Supplied records START

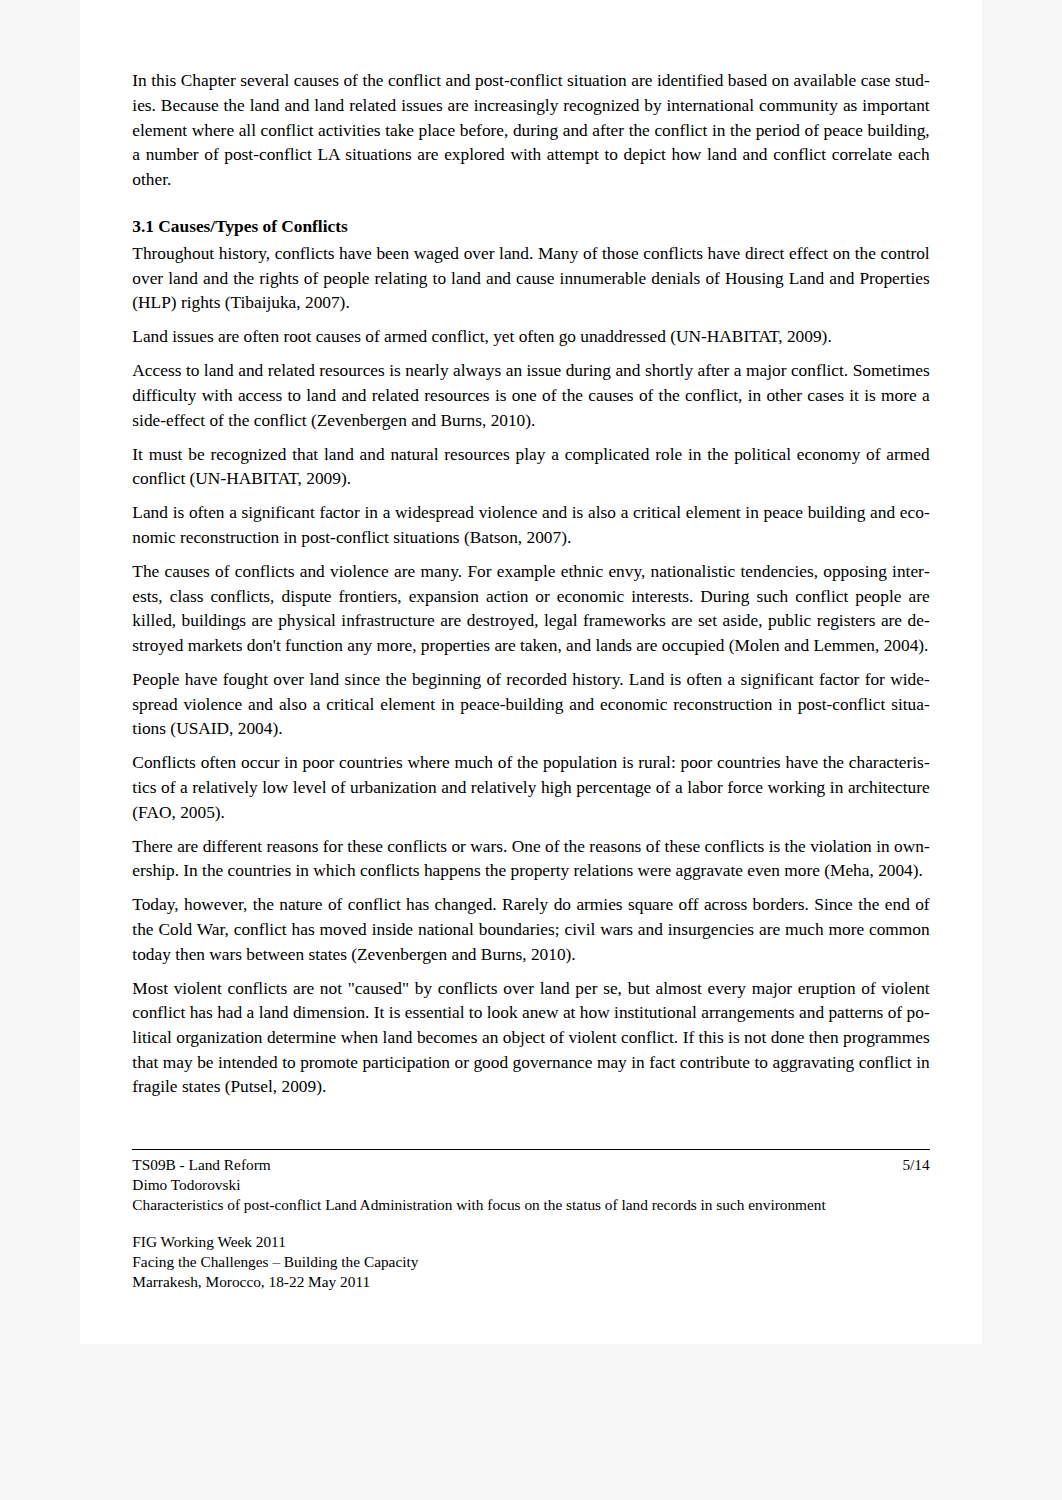In this Chapter several causes of the conflict and post-conflict situation are identified based on available case studies. Because the land and land related issues are increasingly recognized by international community as important element where all conflict activities take place before, during and after the conflict in the period of peace building, a number of post-conflict LA situations are explored with attempt to depict how land and conflict correlate each other.
3.1 Causes/Types of Conflicts
Throughout history, conflicts have been waged over land. Many of those conflicts have direct effect on the control over land and the rights of people relating to land and cause innumerable denials of Housing Land and Properties (HLP) rights (Tibaijuka, 2007).
Land issues are often root causes of armed conflict, yet often go unaddressed (UN-HABITAT, 2009).
Access to land and related resources is nearly always an issue during and shortly after a major conflict. Sometimes difficulty with access to land and related resources is one of the causes of the conflict, in other cases it is more a side-effect of the conflict (Zevenbergen and Burns, 2010).
It must be recognized that land and natural resources play a complicated role in the political economy of armed conflict (UN-HABITAT, 2009).
Land is often a significant factor in a widespread violence and is also a critical element in peace building and economic reconstruction in post-conflict situations (Batson, 2007).
The causes of conflicts and violence are many. For example ethnic envy, nationalistic tendencies, opposing interests, class conflicts, dispute frontiers, expansion action or economic interests. During such conflict people are killed, buildings are physical infrastructure are destroyed, legal frameworks are set aside, public registers are destroyed markets don't function any more, properties are taken, and lands are occupied (Molen and Lemmen, 2004).
People have fought over land since the beginning of recorded history. Land is often a significant factor for widespread violence and also a critical element in peace-building and economic reconstruction in post-conflict situations (USAID, 2004).
Conflicts often occur in poor countries where much of the population is rural: poor countries have the characteristics of a relatively low level of urbanization and relatively high percentage of a labor force working in architecture (FAO, 2005).
There are different reasons for these conflicts or wars. One of the reasons of these conflicts is the violation in ownership. In the countries in which conflicts happens the property relations were aggravate even more (Meha, 2004).
Today, however, the nature of conflict has changed. Rarely do armies square off across borders. Since the end of the Cold War, conflict has moved inside national boundaries; civil wars and insurgencies are much more common today then wars between states (Zevenbergen and Burns, 2010).
Most violent conflicts are not "caused" by conflicts over land per se, but almost every major eruption of violent conflict has had a land dimension. It is essential to look anew at how institutional arrangements and patterns of political organization determine when land becomes an object of violent conflict. If this is not done then programmes that may be intended to promote participation or good governance may in fact contribute to aggravating conflict in fragile states (Putsel, 2009).
5/14 TS09B - Land Reform
Dimo Todorovski
Characteristics of post-conflict Land Administration with focus on the status of land records in such environment
FIG Working Week 2011
Facing the Challenges – Building the Capacity
Marrakesh, Morocco, 18-22 May 2011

Supplied records END

All lines of the data that hold "Zevenbergen" need to be copied.

Access to land and related resources is nearly always an issue during and shortly after a major conflict. Sometimes difficulty with access to land and related resources is one of the causes of the conflict, in other cases it is more a side-effect of the conflict (Zevenbergen and Burns, 2010).
Today, however, the nature of conflict has changed. Rarely do armies square off across borders. Since the end of the Cold War, conflict has moved inside national boundaries; civil wars and insurgencies are much more common today then wars between states (Zevenbergen and Burns, 2010).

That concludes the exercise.